Mike McCready, an instructor and chair of VR/AR at the college, said the first-year program has 30 students and is off to a great start.
“She wanted to be a part of that. She wanted to be able to impart some information and some ideas to the students,” he said.
“One of her personal mandates is to really realize this technology to be used for good — to improve humankind. That became clear in some of our conversations. The future is really as limitless as our imagination. The technologies are unlimited.”
McCready said the public has some simple misconceptions relating to XR, such as: it’s just for video games, it’s too complicated, it’s too expensive – and that it’s a fad like 3D TV.
“It’s not going to go away. It’s just taken some time. I remember when social media came out, like really big with YouTube and Twitter, and people were like ‘oh, it’s a fad.’ Now, it’s in everyday life, from entertainment to news to politics – everything,” McCready said.
“We are kind of in the ’90s of the internet with VR. You look at where we are at today – every business can’t live without it. If you’re not on page one of Google, you don’t exist. It’s evolved. We’re at that stage now with VR, where people don’t know that they need it. It will come to a point where it’s a flash bang and there will be this high demand. That’s one of the things we hope with this VR program is when that demand really explodes, that we’ll be able to supply the skills that will be needed.”
One practical example, McCready says, would be using XR for the Workplace Hazardous Materials Information System (WHMIS).

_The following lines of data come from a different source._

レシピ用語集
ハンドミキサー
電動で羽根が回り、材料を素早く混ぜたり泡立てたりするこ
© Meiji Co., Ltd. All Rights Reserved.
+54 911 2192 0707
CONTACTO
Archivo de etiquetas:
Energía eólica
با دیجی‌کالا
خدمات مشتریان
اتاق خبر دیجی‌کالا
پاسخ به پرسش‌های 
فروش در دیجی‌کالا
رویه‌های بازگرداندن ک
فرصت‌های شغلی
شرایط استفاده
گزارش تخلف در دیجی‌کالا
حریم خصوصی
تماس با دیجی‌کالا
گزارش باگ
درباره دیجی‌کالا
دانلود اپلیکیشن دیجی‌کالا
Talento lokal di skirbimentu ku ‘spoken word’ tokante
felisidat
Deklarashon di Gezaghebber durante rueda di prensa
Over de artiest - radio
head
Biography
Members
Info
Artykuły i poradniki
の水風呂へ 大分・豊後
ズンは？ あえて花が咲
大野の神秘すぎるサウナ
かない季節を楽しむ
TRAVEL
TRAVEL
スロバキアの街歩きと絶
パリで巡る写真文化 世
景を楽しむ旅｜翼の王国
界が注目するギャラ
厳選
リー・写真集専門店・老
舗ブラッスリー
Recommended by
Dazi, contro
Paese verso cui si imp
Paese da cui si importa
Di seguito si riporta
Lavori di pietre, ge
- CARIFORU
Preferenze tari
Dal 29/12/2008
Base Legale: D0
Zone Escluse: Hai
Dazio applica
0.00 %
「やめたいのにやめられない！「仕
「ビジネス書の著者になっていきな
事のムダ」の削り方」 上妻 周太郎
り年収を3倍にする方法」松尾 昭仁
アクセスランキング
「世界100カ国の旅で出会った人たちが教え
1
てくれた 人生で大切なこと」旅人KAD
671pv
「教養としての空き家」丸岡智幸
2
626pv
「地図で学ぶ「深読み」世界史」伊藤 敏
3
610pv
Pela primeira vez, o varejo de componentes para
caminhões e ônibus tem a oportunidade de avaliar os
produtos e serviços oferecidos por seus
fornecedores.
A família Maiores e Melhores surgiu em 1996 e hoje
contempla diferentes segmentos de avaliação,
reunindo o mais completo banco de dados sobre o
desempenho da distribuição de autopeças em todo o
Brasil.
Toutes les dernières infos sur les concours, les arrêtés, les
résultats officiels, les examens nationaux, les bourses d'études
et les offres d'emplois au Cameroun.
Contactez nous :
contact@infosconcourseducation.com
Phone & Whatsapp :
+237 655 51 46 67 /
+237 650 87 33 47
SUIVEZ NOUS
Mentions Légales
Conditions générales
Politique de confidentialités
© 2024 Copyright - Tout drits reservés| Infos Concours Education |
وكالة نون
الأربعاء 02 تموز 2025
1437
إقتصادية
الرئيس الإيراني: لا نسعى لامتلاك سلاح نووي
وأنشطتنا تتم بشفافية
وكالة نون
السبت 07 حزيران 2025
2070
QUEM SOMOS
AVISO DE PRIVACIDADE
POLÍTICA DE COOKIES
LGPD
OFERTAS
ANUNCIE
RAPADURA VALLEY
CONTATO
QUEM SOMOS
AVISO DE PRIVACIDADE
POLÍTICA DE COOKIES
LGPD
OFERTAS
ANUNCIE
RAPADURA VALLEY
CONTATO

“Imagine having an app where you could just hold it up to the symbol and all of a sudden it tells you what the symbol means, what the potential chemical is, the safety precations. None of us can remember everything. This can augment our personal experience,” he said.
“Our goal with what were doing with the applied research here is really helping to identify industries that could benefit from that. And how can we help those companies implement these technologies for success? The growth is just going to keep expanding.”
McCready says use cases and ease of use will lead to a higher adoption rate. Both he and Peck believe possible areas could, sooner than later, include first responder training, agricultural safety, therapy, entertainment, language and travel.
When 5G hits data provider networks, web-based AR can replace app-based use, McCready says.
“That’s going to really, I think, boost the potential adoption,” he said.
“It’s going to be a global village,” Peck said.
“That’s what we’re heading towards. Instead of looking for ‘why we shouldn’t do it’ and ‘what’s wrong with it?’ – we don’t have to write the story of dystopian future. We can write a completely different story. But we all need to start writing. That’s the message from me: get in the game.”